++++ Estratto della pagina
Questo piatto, di sapore molto forte, è popolare a Illegio, ove si dice conoscano il segreto della sua perfetta cottura. Si fa sfriggere la cipolla nel burro o nel lardo e si aggiunge poi il formaggio Montasio fresco, tagliato a fettine, procedendo per la cottura al solito modo, a fiamma molto bassa per evitare che si attacchi sul fondo, finché il frico sarà diventato rossiccio e croccante.

A Chialina si lascia indorare la cipolla nel burro e poi si aggiungono patate a pezzettini. Quando queste ultime sono cotte si riducono in poltiglia schiacciandole con una forchetta. Infine, si aggiunge formaggio affettato e sale; si fa cuocere a fuoco lento per circa mezz’ora girando e rigirando in modo di avere una perfetta cottura. Si mangia con la polenta.

FRICO

Il “frico” che, secondo una credenza “racchiude in sé tutti i profumi dei pascoli, delle malghe alpine”, è tradizionalmente formaggio locale stagionato di cinque o sei mesi, fritto nel grasso del formaggio stesso, senza l’apporto quindi di burro, olio di semi o grasso. Sotto il profilo storico va ricordato che il formaggio fritto, comunque cotto è stato di largo uso già in epoca medioevale; anzi, allora deve essere risultato così corrente da essere addirittura relegato fra gli alimenti non meritevoli di formale menzione. Peraltro, già a metà del secolo XVI si hanno le prime enfatiche codificazioni con il “casio in patellecte” di Maestro Martino e, solo pochi decenni più tardi con il “caseus frictus” (da cui si vorrebbe far derivare il nome di frico) da parte di Bartolomeo Platina da Cremona. Successivamente tanti altri scrittori, saggisti, poeti se ne sono occupati, anche se si andava man mano consolidando la convinzione che “sul frico non bisogna fare poesia; bisogna soltanto mangiarlo ad occhi chiusi!” Vanno ricordati, in proposito, per le loro citazioni, Toni Broili, Adalgiso Fior, Primus di Cleulis e Rupil della Val Pesarina, quello che ricordava come “il frico fosse capace di ridare il fiato ai morti!” (Rupil, “Tiara morta”, S.F.F., Udine, 1978).
++++++++
++++ Materiale fornito
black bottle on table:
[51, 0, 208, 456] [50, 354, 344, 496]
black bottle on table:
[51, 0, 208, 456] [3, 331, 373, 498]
++++++++
Consegne:
**a)** Elencare tutte le persone menzionate per nome nel brano sul frico.
**b)** Riscrivere in forma di elenco di passaggi il paragrafo del brano sul frico che comincia con "A Chialina si lascia indorare", conservandone i dati essenziali.
**c)** Scrivere il seguito del brano sul frico, a partire dalla citazione di Rupil con cui termina.
L'elenco non è necessario per lo svolgimento dell'esercizio.

Soluzioni:
**a)**
Maestro Martino
Bartolomeo Platina da Cremona
Toni Broili
Adalgiso Fior
Primus di Cleulis
Rupil della Val Pesarina

**b)**
- Far indorare la cipolla nel burro.
- Aggiungere patate a pezzettini.
- Quando le patate sono cotte, schiacciarle con una forchetta fino a ridurle in poltiglia.
- Aggiungere formaggio affettato e sale.
- Cuocere a fuoco lento per circa mezz'ora, girando e rigirando.
- Servire con la polenta.

**c)**
Riguardo al suo radicamento territoriale v’è da dire che il frico – quello di mont, con le patate – è intimamente ancorato all’area carnica. Poco noto oltre al crinale di lingua tedesca verso la Bassa Carinzia, e pressoché sconosciuto oltre il confine italo sloveno, risulta, invece, cibo veramente tradizionale per una categoria di lavoratori carnici – quella dei “boscadôrs” – che lo preferivano, oltre che per la facilità di asporto, per quel forte senso di sazietà che era capace di dare, a lungo; questo era un vero pregio per gente che di risorse alimentari non poteva disporre a volontà. Questo senso di appagamento, a ben vedere, era legato a una non certo agevole

digestione, tanto che si diceva un tempo che “il frico è di dura digestione, richiede stomaci gagliardi, conviene a giovani e fatiganti, più che a vecchi e a oziosi” (“Raveo, capitale dei sapori di Carnia”, “Taste Vin”, Treviso, n.1 febbraio/marzo 2005).

Anche dal punto di vista dell’utilizzo dei prodotti genuini del luogo, il frico è da considerarsi a pieno titolo cibo tipico. Peraltro, da quando il formaggio Montasio DOP si produce non solo in Carnia, si tende a convenire con quanti sostengono, che a parità di processo di produzione e di stagionatura, il formaggio presenti delle differenze in termini di gusto e di sapore. È conseguentemente da condividere pienamente la convinzione che anche il frico presenti delle differenze proprio in relazione alla zona di provenienza dell’ingrediente principale.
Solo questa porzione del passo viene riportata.